**ASSIGNED TASK**. Every line of the records below that holds the word "Жидкость" should be copied out.

[Page-level text extractions]
-.-.-

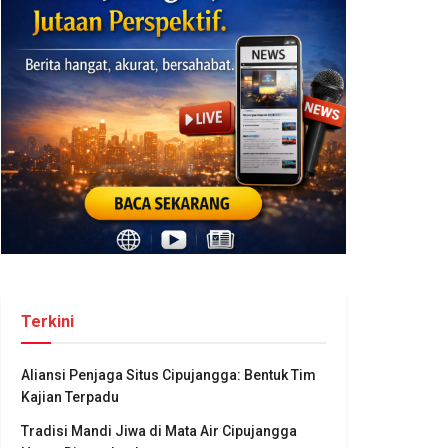
Terkini
Aliansi Penjaga Situs Cipujangga: Bentuk Tim
Kajian Terpadu
Tradisi Mandi Jiwa di Mata Air Cipujangga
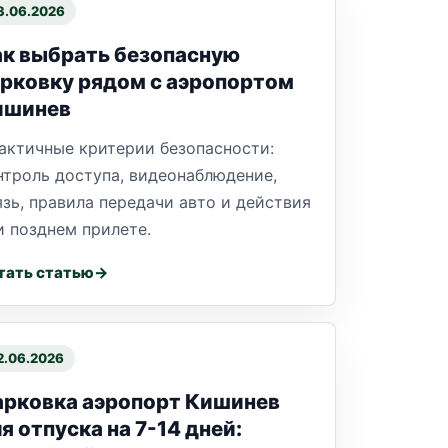
3.06.2026
к выбрать безопасную
рковку рядом с аэропортом
ишинев
актичные критерии безопасности:
нтроль доступа, видеонаблюдение,
язь, правила передачи авто и действия
и позднем прилете.
тать статью
2.06.2026
арковка аэропорт Кишинев
я отпуска на 7-14 дней:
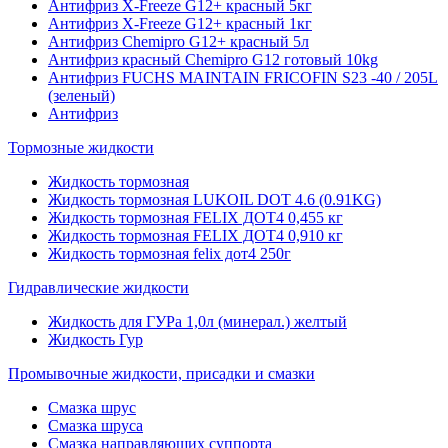
Антифриз X-Freeze G12+ красный 5кг
Антифриз X-Freeze G12+ красный 1кг
Антифриз Chemipro G12+ красный 5л
Антифриз красный Chemipro G12 готовый 10kg
Антифриз FUCHS MAINTAIN FRICOFIN S23 -40 / 205L
(зеленый)
Антифриз
Тормозные жидкости
Жидкость тормозная
Жидкость тормозная LUKOIL DOT 4.6 (0.91KG)
Жидкость тормозная FELIX ДОТ4 0,455 кг
Жидкость тормозная FELIX ДОТ4 0,910 кг
Жидкость тормозная felix дот4 250г
Гидравлические жидкости
Жидкость для ГУРа 1,0л (минерал.) желтый
Жидкость Гур
Промывочные жидкости, присадки и смазки
Смазка шрус
Смазка шруса
Смазка направляющих суппорта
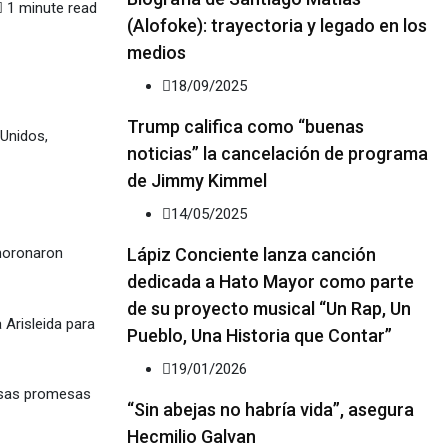
1 minute read
(Alofoke): trayectoria y legado en los
medios
18/09/2025
Trump califica como “buenas
 Unidos,
noticias” la cancelación de programa
de Jimmy Kimmel
14/05/2025
Lápiz Conciente lanza canción
smoronaron
dedicada a Hato Mayor como parte
de su proyecto musical “Un Rap, Un
 Arisleida para
Pueblo, Una Historia que Contar”
19/01/2026
alsas promesas
“Sin abejas no habría vida”, asegura
Hecmilio Galvan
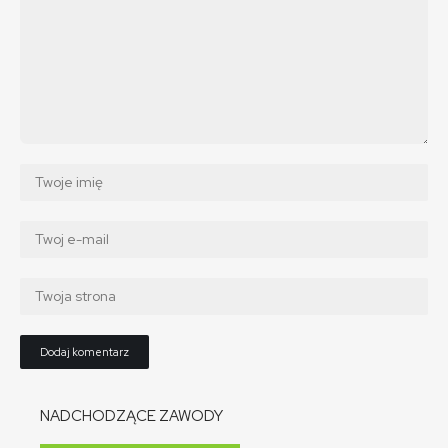
NADCHODZĄCE ZAWODY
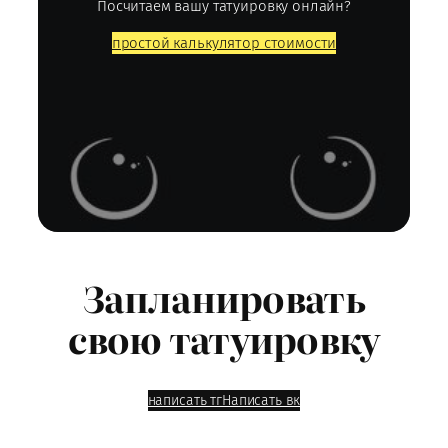
Посчитаем вашу татуировку онлайн?
простой калькулятор стоимости
Запланировать
свою татуировку
написать тг
Написать вк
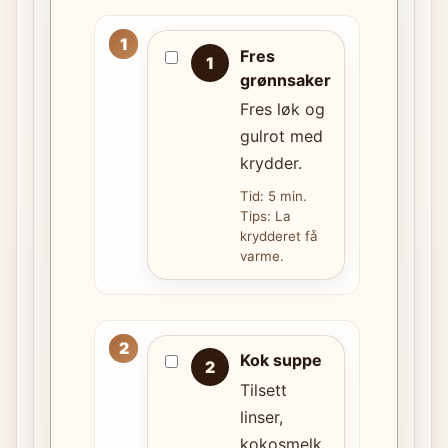
Fres
1
grønnsaker
Fres løk og
gulrot med
krydder.
Tid: 5 min.
Tips: La
krydderet få
varme.
Kok suppe
2
Tilsett
linser,
kokosmelk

-.-.-

**TASK OUTPUT**.
Жидкость тормозная
Жидкость тормозная LUKOIL DOT 4.6 (0.91KG)
Жидкость тормозная FELIX ДОТ4 0,455 кг
Жидкость тормозная FELIX ДОТ4 0,910 кг
Жидкость тормозная felix дот4 250г
Жидкость для ГУРа 1,0л (минерал.) желтый
Жидкость Гур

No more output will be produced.